(Records excerpted from a collection)
+--
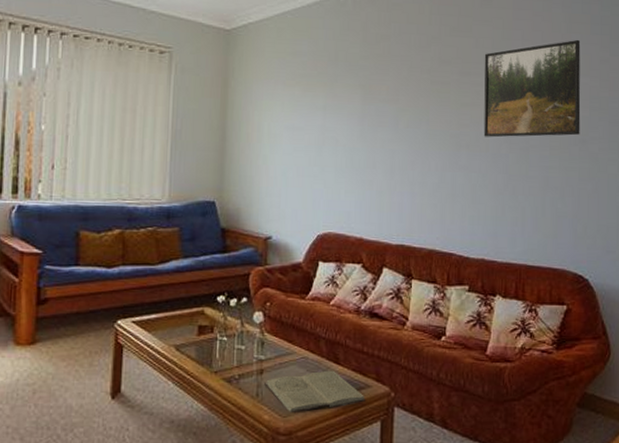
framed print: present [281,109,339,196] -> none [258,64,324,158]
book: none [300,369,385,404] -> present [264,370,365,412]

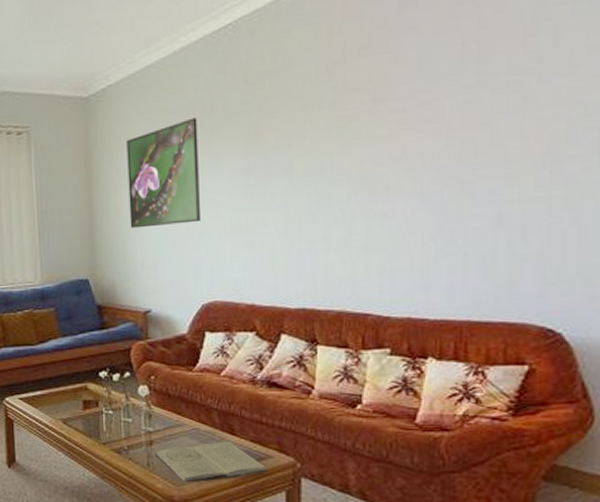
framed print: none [258,64,324,158] -> present [126,117,202,229]
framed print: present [483,39,581,138] -> none [406,28,555,174]

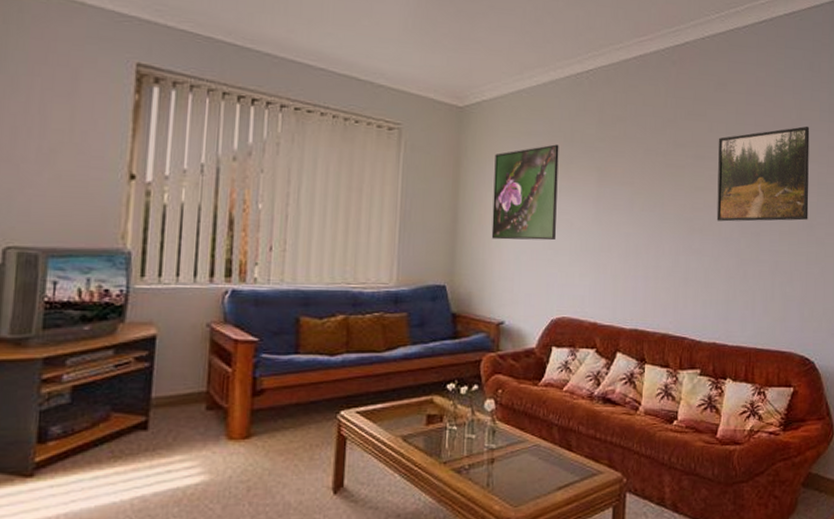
book: present [155,441,267,482] -> none [495,457,598,502]
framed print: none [406,28,555,174] -> present [716,126,810,222]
+--
▶ Try it: Return each of the lines exactly as they appear above, with no images.

▶ Response to this exercise:
framed print: present [281,109,339,196] -> none [258,64,324,158]
book: none [300,369,385,404] -> present [264,370,365,412]

framed print: none [258,64,324,158] -> present [126,117,202,229]
framed print: present [483,39,581,138] -> none [406,28,555,174]

book: present [155,441,267,482] -> none [495,457,598,502]
framed print: none [406,28,555,174] -> present [716,126,810,222]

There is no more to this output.